I understand martin's idea: Get on with something else since this hardware is basically doomed.

But I'm also in the same boat, and see things differently. I have RSI in both my hands, wrists, & forearms. The TS has significantly reduced the problem to something that I can manage with proper stretching, rest breaks, and so on. If not for the TS, I think I would have had to abandon Engineering choose a different line of work. I've had my TS for around 3 years (has it really been that long?!?) and I've put a whole lot of effort into it... learning DVORAK, gesturing, and so on. At this point I'm not willing to abandon this solution unless I need to. So, I'll wait for it to die.... if it must eventually. I'll hope that alternatives will only get better as time passes. And, I'll hang on to the hope that if my TS does die on me, there will be a new FingerWorks alive and well producing similar devices for guys like me.
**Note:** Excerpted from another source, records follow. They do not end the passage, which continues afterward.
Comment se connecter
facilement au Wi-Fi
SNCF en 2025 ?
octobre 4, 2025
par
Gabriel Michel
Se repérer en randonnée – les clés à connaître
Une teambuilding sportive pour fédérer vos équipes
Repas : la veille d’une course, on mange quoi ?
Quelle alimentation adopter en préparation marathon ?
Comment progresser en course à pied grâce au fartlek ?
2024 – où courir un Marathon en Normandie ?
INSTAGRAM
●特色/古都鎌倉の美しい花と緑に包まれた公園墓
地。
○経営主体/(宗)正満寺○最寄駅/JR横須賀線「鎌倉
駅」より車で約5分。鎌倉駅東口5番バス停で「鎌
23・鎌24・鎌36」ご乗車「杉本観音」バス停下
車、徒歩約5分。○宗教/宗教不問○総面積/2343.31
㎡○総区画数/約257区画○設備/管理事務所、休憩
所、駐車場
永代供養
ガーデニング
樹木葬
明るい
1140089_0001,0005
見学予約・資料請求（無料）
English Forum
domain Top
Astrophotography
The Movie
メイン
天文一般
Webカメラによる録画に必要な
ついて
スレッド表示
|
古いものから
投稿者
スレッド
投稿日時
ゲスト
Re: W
All that said, I'd like to thank everyone who's tried something else and posted their infomation and evaluation for us to read. I've been keeping a bookmark list of every alternative device and software that has been suggested here so that if/when the day comes that I have to give up my TS and go to something else, I'll have a good list of places to start looking to make my decision. Thank you especially to each person here for reporting their findings in an understandable way. Since we, the few, understand the FingerWorks method (and most of the world dosen't) it makes your reviews of alternative products especially helpful. Many thanks.


PostPosted: 20 Feb 2006, 20:36
by Rqyteqto
I am happy for any and all alternative suggestions. Plus all the other stuff that gets fluffed up in the process. Strokeit looks to be a nice addition to the basic FW regimen. Thanks for that. The other hardware, well, not so applicable for me but its nice to know its out there if and when. As for Wacom being around for a long time, just watch the opening scenes of 2001 for a lesson in what can happen to corporations, there was a time when it was inconceivable that PanAm and TWA would not be major players (if not THE major players) in the air industry, yet while the movie is still pretty fresh technically, PanAm is not even around. Nor TWA.
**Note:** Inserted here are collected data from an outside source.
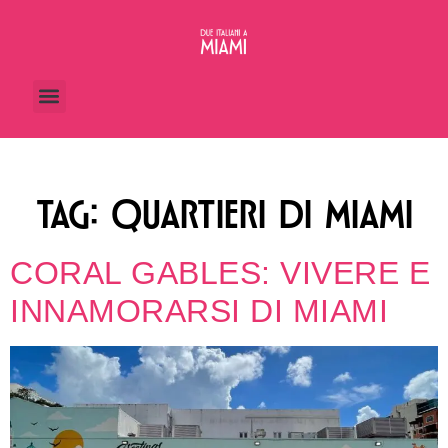
TAG:
QUARTIERI DI MIAMI
CORAL GABLES: VIVERE E
INNAMORARSI DI MIAMI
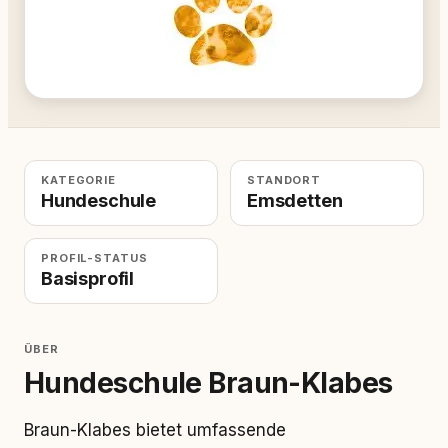
KATEGORIE
STANDORT
Hundeschule
Emsdetten
PROFIL-STATUS
Basisprofil
ÜBER
Hundeschule Braun-Klabes
Braun-Klabes bietet umfassende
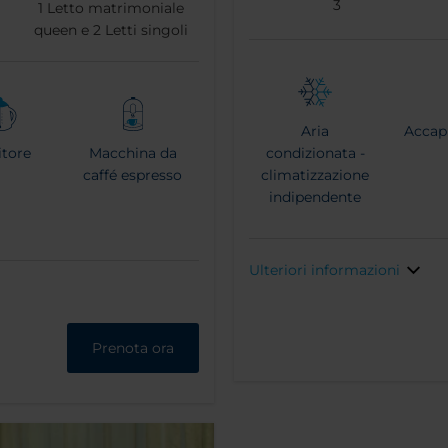
3
1
Letto matrimoniale
queen e
2
Letti singoli
Aria
Accap
itore
Macchina da
condizionata -
caffé espresso
climatizzazione
indipendente
Ulteriori informazioni
Prenota ora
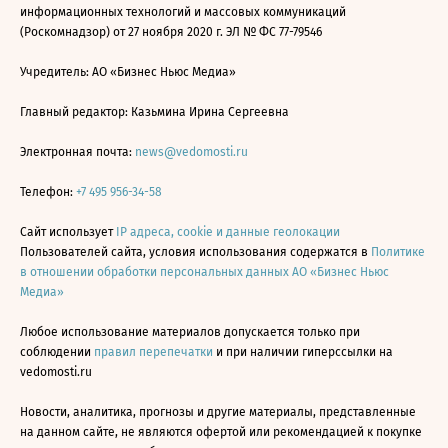
информационных технологий и массовых коммуникаций
(Роскомнадзор) от 27 ноября 2020 г. ЭЛ № ФС 77-79546
Учредитель: АО «Бизнес Ньюс Медиа»
Главный редактор: Казьмина Ирина Сергеевна
Электронная почта:
news@vedomosti.ru
Телефон:
+7 495 956-34-58
Сайт использует
IP адреса, cookie и данные геолокации
Пользователей сайта, условия использования содержатся в
Политике
в отношении обработки персональных данных АО «Бизнес Ньюс
Медиа»
Любое использование материалов допускается только при
соблюдении
правил перепечатки
и при наличии гиперссылки на
vedomosti.ru
Новости, аналитика, прогнозы и другие материалы, представленные
на данном сайте, не являются офертой или рекомендацией к покупке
That's not to say I don't like tablets, I teethed on tablets. Actually I have never used a mouse. To me the tablet is so superior to a mouse I've never understood why mice exist. But then I don't understand a lot of things that seem so clear to the rest of the world. I suppose its another example of that commitment thing, 3 buttons are a lot easier to learn and use than 16. I went from tablets to touchpads because I went from desktops to notebooks. When I come to a point when travel was getting too difficult anyway, I slipped back to desktops (SFF) and went for the TS.

RSI, while I am fortunate to not suffer from it now, is always waiting in the wings, there was a time when I couldn't hold a pencil or pick up a book. I never know, nor does anyone else, when that time may come again or for the first time.

So I too am grateful for any and all alternatives. I may not use some, at least for now, but its nice to know they exist. Nonetheless, the notion that commitment to whatever you do and use remains. If you don't give it your best, you won't get back the best of what it has to offer.

By the way ivanw, thanks for the links to the Alexander Technique, another totally fascinating subject to distract me from my work. If this continues, it soon won't matter much if I have alternatives for work or not, I will have way too much else to deal with. Thanks again to all of you, you help keep my life fresh and interesting.